Forty years after the first equal pay test case, the gap between male and female wages continues to widen.
Australian Bureau of Statistics figures released on May 20 put the pay gap (as of February 2010) at 18%. Women on average now earn $239.30 a week less than men.
The pay gap has increased 0.5% over the quarter (from 17.5%) and 1.5% over the year (from 16.5%). The gap is now at its highest level since August 1994.
This pay gap means, on average, Australian women have to work an extra 66 days to earn the same amount as men. These figures prompted Equal Opportunity in the Workplace Agency acting director, Mairi Steele, to announce that Equal Pay Day will fall on September 4. It will mark the point in the financial year that an average female worker must work until to earn what an average male worker made in the previous financial year.
Steele said: “It’s very disappointing that we have an extra three days to plan our Equal Pay Day activities this year.”
Equal Pay Day fell on September 1 last year.

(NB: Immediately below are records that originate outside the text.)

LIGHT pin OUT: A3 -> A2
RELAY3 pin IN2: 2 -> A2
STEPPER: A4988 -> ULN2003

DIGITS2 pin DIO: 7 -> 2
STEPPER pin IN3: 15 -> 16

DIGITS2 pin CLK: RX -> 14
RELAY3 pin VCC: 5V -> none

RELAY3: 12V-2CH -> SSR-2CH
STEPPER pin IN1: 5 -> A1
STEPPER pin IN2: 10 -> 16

The gender pay gap is higher in the private sector: 21.7% compared with 12.1% in the public sector. Industries with the highest pay gap are financial and insurance services (29.3%), health care and social assistance (29%), real estate (28.3%) and professional, scientific and technical services (27.6%).
Industries with the lowest gender pay gap are transport, postal and warehousing (6.5%), public administration and safety (8.6%) and education and training (9.8%).

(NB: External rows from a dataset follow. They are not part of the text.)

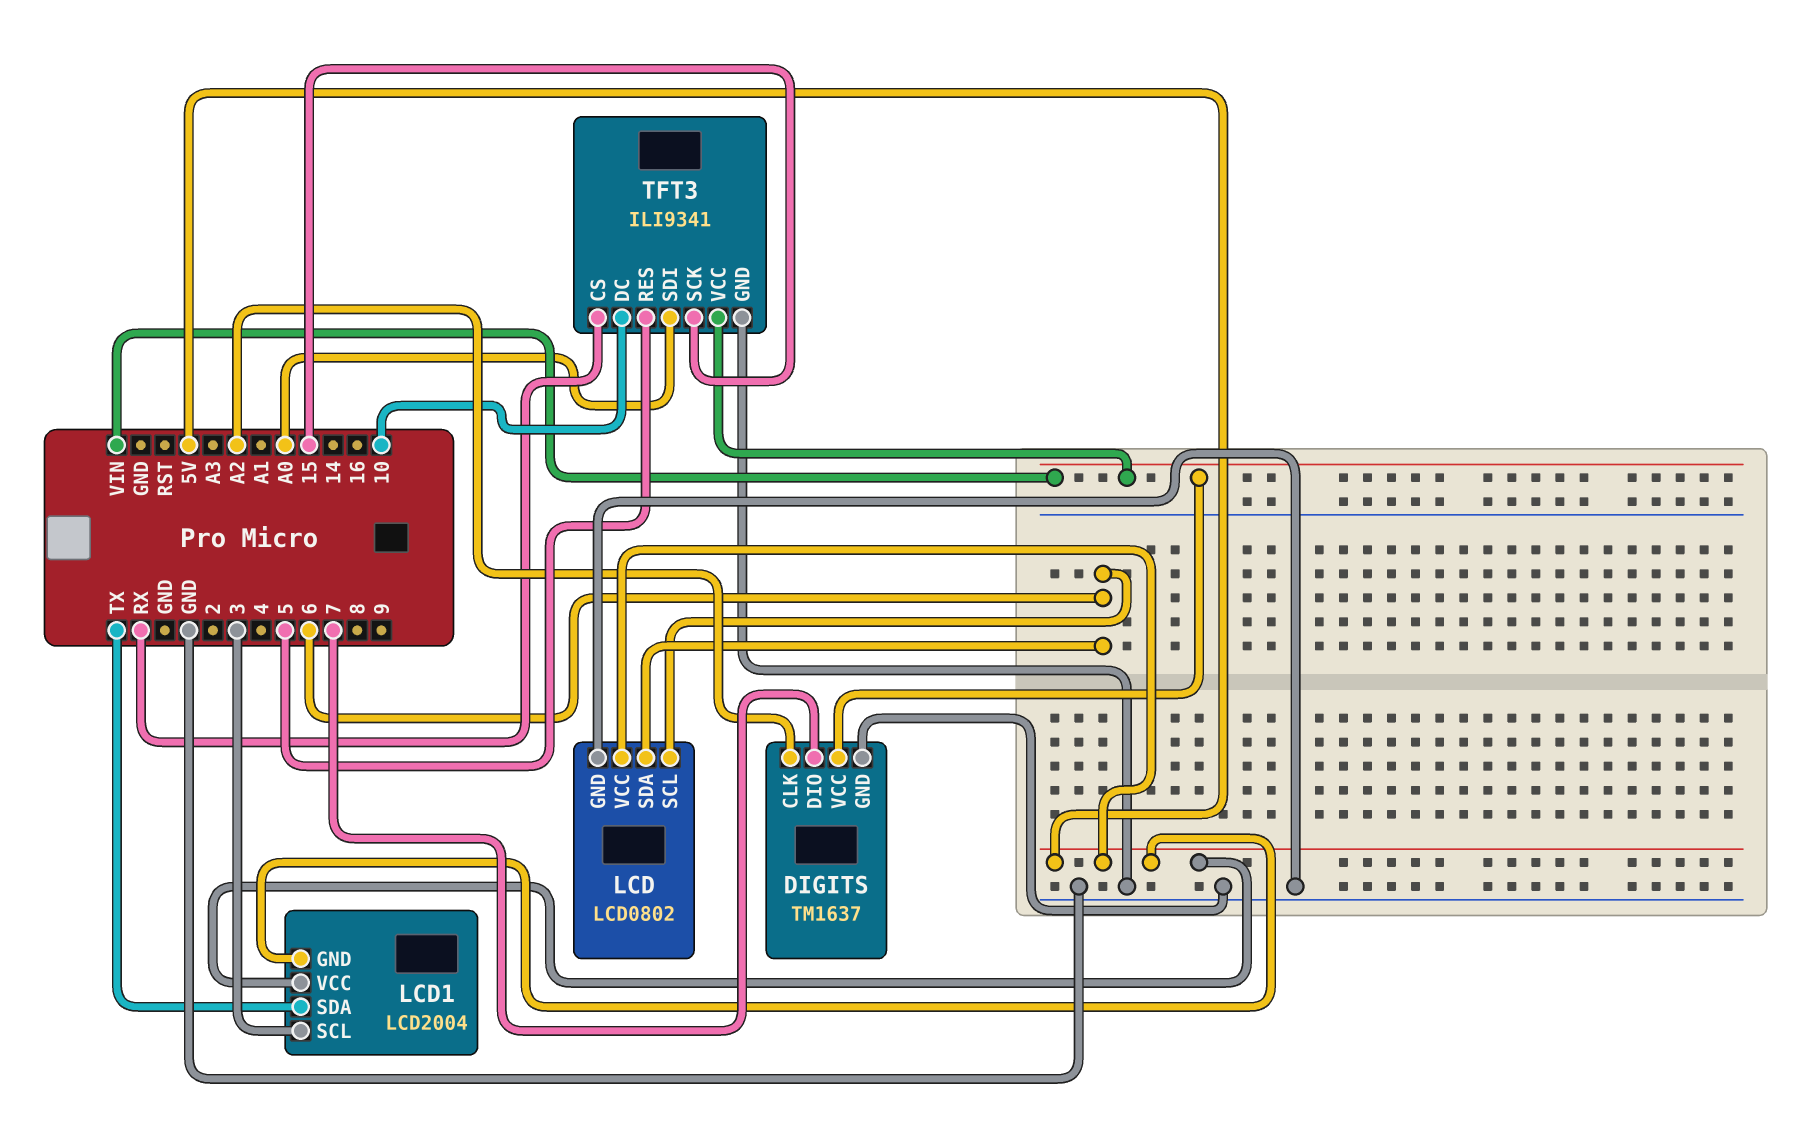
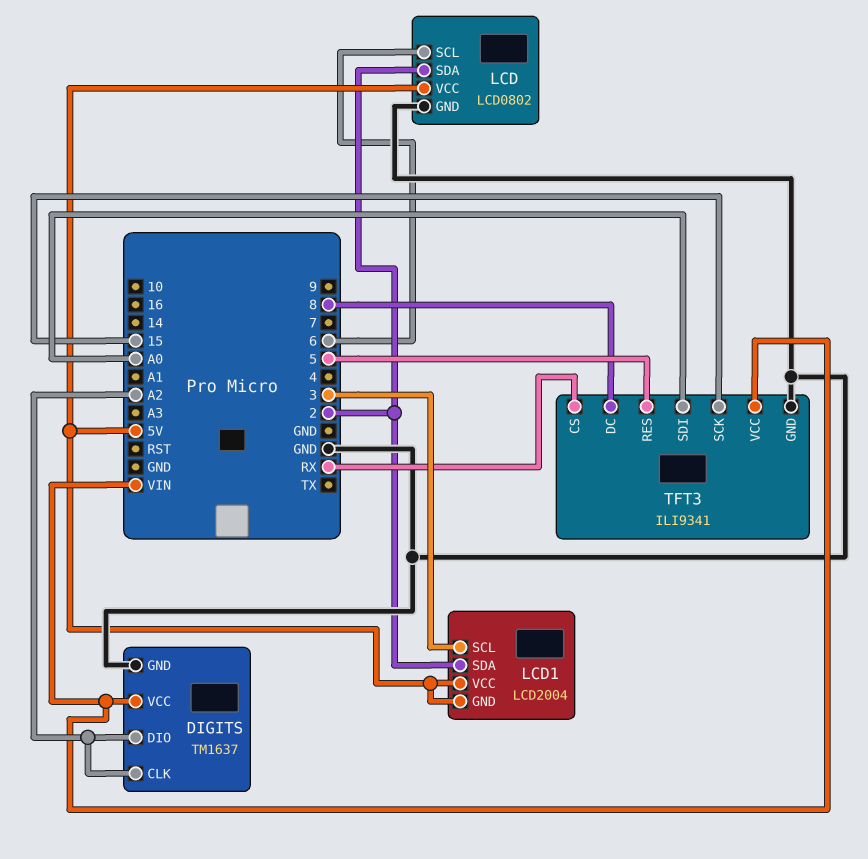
DIGITS pin DIO: 7 -> A2
LCD pin SDA: 6 -> 2
LCD1 pin SDA: TX -> 2
TFT3 pin DC: 10 -> 8

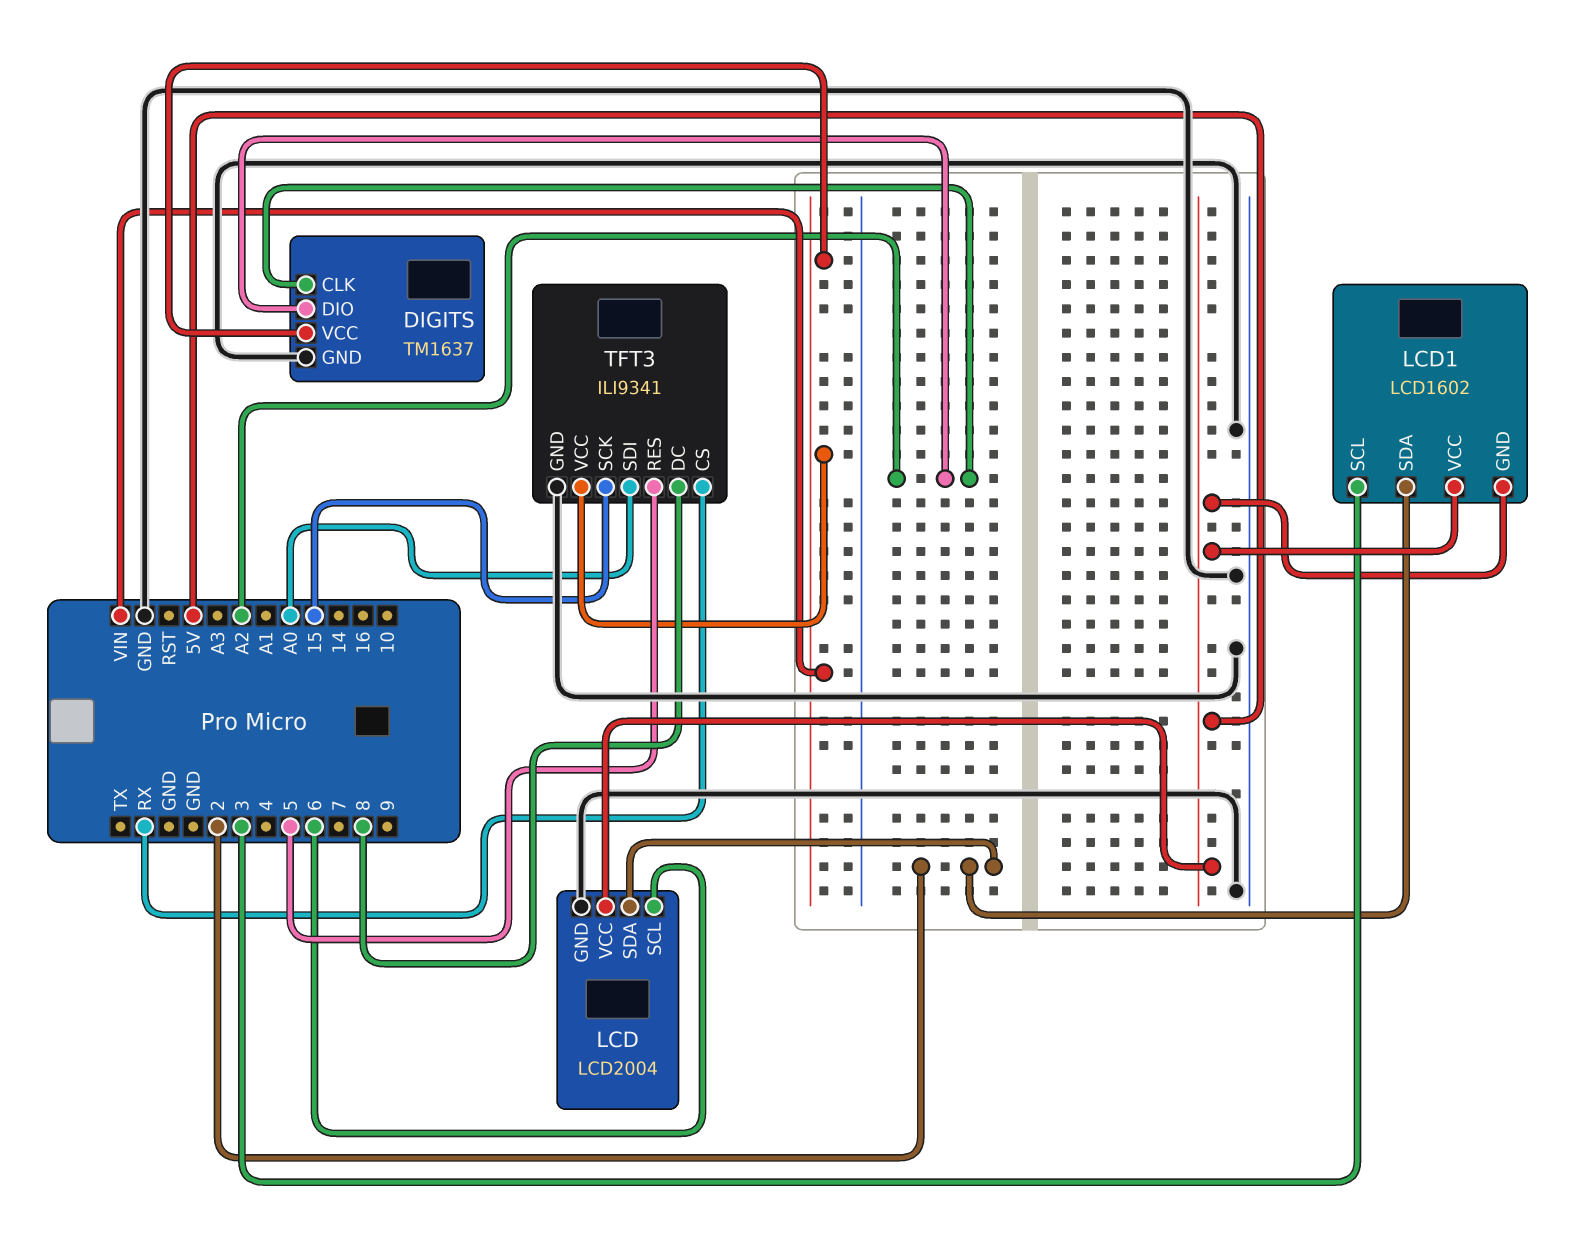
LCD: LCD0802 -> LCD2004
LCD1: LCD2004 -> LCD1602

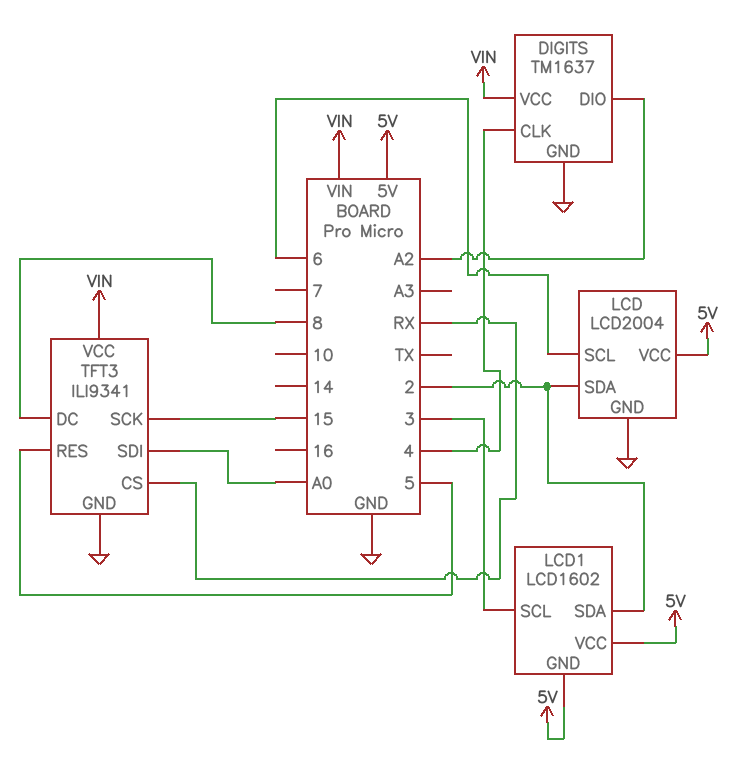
DIGITS pin CLK: A2 -> 4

The gender pay gap is caused by a variety of factors including the undervaluing of women’s work, inflexible work practices limiting employment prospects, casualisation, the predominance of women workers in industries where union density is weak and industry structures which make bargaining for above award wages and conditions difficult.
A National Centre for Social and Economic Modelling fact sheet says: “Other differences between men and women such as women’s choices of careers, jobs and work hours, consideration of caring responsibilities, women’s work motivations, bargaining power and appetite for risk, as well as discrimination against women that occurs in the workplace, all impact heavily on the gender pay gap.”
The gap impacts negatively on women’s workforce participation. Women earning less than men acts as a disincentive for women to enter the paid workforce or work more hours.
The Australian Services Union (ASU) has launched a national campaign to achieve pay equity for its members in the non-government social and community services sector. It aims to extend, to workers nationwide, the pay increases of 18-37% won in the Queensland Industrial Commission in May 2009.
On March 11 the ASU filed an Equal Remuneration Order application with Fair Work Australia (FWA). They have been joined by other unions who cover workers in the sector.
ASU members are campaigning to get state, territory and federal governments (which provide funding to non-government agencies) to ensure that provision is made in government budgets to fund the pay rises.
The campaign has included petitions to governments, sending “postcard kisses” to industrial relations minister Julia Gillard and gaining commitments from employers to release workers to attend the National Day of Action on June 10.
Rallies will be held in all capital cities and in regional centres. A further National Day of Action is proposed for November.
The case before FWA is historic. But in the absence of a strong grass roots women’s movement such legal victories can remain mere abstractions or be rolled back, as has been the case in the 40 years since the first Equal Pay decision.